Şarkıcı, 17 Mart'ta Bostancı Gösteri Merkezi'nde albümün lansman konserini yapacağını da sözlerine ekliyor.
'BU SEKTÖRDE TUTUNABİLMEK İÇİN SİNİRLERİNİZ ÇELİK GİBİ OLMALI'
"Muazzez Ersoy'dan sonra nostalji kralıyım" diye söze giren Cenk Eren'le başlıyoruz sohbete... Eren, "Tanju Okan'dan sonra Ferdi Özbeğen'in seslendirdiği şarkıları eskiyi unutturmadan, gençlere hatırlatmak gerekir" diyor ve sözlerine devam ediyor: "Benim için sahnesi iyi' derler ama diğer albümlerimde bu başarıyı yakalayamamıştım. Tanju Okan ve Ferdi Özbeğen albümleri ile bunu kırdım. Bu albümlerin bu kadar ses getireceğini tahmin etmedim."
'İNSANLIK DA ÖNEMLİ'
32 yıldır müzik piyasasında olan Eren, "Cumhuriyetten önce sahnelerdeydim" diye espri yapıyor. Sahneye ilk Ankara'da çıkan, daha sonra bir süre Antalya'da yaşayan Eren, o günlerle ilgili şunları anlatıyor: "1993'te parasızlıktan İstanbul'a geldim. Çok cazip bir teklif almıştım. Bu işin yeri burası."
Eren, "32 sene boyunca iyi kazandınız mı?" sorusuna şöyle cevap veriyor: "Eskisi gibi paralar yok artık. Eskiden haftanın yedi günü çalışırdık, şimdi haftada bir gün çalışıyoruz. 32 senedir çalışıyorum. Memur gibi çalışıyoruz, tabii daha fazla kazandık ama daha da fazla yatırım yaptık. Yedisekiz albümümü kendi paramla yaptım. Kıyafetlerim, sahne; hep masraflı iştir."

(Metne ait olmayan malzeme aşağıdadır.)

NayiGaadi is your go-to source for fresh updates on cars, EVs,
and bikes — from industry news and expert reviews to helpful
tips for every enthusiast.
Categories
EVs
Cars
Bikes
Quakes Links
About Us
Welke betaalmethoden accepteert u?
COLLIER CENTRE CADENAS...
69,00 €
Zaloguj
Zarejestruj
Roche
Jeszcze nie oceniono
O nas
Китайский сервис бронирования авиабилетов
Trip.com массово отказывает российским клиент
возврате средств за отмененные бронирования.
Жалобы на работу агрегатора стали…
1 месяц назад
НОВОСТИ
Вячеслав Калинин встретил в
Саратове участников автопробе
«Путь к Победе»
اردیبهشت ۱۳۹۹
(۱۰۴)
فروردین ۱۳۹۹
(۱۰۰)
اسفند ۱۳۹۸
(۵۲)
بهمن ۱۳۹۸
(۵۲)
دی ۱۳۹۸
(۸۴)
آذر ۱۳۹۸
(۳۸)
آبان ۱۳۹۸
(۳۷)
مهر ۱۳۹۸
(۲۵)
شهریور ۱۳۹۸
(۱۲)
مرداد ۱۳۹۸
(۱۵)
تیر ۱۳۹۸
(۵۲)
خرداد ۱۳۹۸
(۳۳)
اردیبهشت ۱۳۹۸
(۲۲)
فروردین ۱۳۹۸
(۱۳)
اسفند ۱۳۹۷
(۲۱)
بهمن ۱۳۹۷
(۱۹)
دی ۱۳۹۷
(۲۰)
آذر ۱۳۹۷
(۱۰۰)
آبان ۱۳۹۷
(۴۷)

Bir daha dünyaya gelse yine aynı hayatı yaşamak, yine şarkıcı olmak istediğini söyleyen Eren, şöyle devam ediyor: "Zaman zaman üzüldüğüm, kırıldığım, yorulduğum da oldu. Bizim işte acımasız bir rekabet var. İnsanlar birbirlerinin üzerine basıyor. Onlara ben de dahilim, ben de yapmışımdır. Bu hayatta tutunabilmek için çelik gibi sinirleriniz olmalı. Normal bir sesin varsa, mütevazı bir şarkıcıysan, kalbin de iyiyse; yıllardır sahnede olabiliyorsun. Çünkü insanlar sadece sesine değil; insanlığına da bakıyor."

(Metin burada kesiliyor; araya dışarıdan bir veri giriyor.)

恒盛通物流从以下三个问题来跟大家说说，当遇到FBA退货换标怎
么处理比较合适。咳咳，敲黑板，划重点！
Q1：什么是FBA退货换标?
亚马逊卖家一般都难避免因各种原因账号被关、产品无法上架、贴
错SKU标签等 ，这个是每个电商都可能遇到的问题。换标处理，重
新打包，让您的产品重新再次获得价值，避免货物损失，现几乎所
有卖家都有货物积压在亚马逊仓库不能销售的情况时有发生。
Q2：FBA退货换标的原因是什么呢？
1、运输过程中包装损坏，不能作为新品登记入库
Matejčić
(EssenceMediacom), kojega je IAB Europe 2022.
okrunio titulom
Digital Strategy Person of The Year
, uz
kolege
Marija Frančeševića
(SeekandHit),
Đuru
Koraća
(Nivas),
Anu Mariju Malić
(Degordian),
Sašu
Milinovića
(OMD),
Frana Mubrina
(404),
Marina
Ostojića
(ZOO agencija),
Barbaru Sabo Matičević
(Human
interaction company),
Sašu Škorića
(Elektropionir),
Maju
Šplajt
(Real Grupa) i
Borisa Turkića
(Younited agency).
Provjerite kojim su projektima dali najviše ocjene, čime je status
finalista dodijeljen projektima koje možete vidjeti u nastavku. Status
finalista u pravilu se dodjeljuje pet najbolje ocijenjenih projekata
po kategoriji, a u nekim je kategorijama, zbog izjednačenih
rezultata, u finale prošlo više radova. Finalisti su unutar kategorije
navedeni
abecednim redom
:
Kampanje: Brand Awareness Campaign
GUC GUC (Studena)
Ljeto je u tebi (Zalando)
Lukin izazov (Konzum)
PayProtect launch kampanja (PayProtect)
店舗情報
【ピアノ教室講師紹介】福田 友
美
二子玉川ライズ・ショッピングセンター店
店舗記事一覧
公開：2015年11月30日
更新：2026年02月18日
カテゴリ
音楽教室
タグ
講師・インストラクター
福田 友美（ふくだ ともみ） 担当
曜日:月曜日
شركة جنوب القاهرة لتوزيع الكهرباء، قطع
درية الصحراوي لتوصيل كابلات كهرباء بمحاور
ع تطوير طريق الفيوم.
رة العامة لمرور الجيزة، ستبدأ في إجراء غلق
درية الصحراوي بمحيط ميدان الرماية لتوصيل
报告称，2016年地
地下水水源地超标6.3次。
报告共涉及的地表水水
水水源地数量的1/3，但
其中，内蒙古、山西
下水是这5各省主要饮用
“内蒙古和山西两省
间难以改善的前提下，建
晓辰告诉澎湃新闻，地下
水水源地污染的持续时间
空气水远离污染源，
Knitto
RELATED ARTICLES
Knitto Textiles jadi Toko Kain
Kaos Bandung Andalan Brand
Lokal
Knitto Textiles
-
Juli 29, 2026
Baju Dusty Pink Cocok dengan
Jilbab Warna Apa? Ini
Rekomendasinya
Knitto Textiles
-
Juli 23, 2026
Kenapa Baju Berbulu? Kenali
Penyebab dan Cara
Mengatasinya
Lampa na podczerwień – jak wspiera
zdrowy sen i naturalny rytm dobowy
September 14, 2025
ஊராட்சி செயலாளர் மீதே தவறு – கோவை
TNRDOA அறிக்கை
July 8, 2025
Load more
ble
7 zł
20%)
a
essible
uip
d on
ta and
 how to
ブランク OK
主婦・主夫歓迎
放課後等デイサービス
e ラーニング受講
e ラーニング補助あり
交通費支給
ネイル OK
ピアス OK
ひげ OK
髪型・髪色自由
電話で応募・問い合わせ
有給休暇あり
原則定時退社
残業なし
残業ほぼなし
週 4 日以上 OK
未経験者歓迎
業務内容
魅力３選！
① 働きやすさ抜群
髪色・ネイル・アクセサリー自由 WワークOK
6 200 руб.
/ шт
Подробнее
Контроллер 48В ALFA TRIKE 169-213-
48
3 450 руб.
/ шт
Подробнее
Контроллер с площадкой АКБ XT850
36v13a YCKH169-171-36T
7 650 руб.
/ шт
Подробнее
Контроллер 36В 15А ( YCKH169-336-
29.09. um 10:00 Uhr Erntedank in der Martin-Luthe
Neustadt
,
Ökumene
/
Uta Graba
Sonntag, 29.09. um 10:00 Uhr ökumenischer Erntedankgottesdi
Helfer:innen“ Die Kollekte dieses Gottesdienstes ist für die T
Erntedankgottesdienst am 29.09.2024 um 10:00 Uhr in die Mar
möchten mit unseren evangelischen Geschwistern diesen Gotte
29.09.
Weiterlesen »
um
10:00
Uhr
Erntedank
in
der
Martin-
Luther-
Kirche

Eren'in barınaktan sahiplendiği köpeği Mia dikkatimizi çekiyor. Mia, Nisan'dan beri Eren'in hayatında. Cenk Eren köpek aldıktan sonra değişen hayatını şöyle anlatıyor: "Köpek edinmeden önce köpek videoları izlemeye başladım. Sahiplerine olan düşkünlükleri dikkatimi çekti. Ben çok titiz biriydim, hatta doktora gidecek kadar. Mesela; en tahammül edemediğim şey evin dağınık olmasıdır, her yer düzenli olmalıdır. Bir toplantıya gideceksem ve mutfak dağınıksa, arabadan inip mutfağı düzeltip öyle gidiyordum. 'Köpekle nasıl olacak?' dediler. İlk zamanlar bayağı sarsıldım ama sonrasında Mia takıntılarımı tedavi etti. Keşke daha önce alsaydım. Mia ile kendime geldim."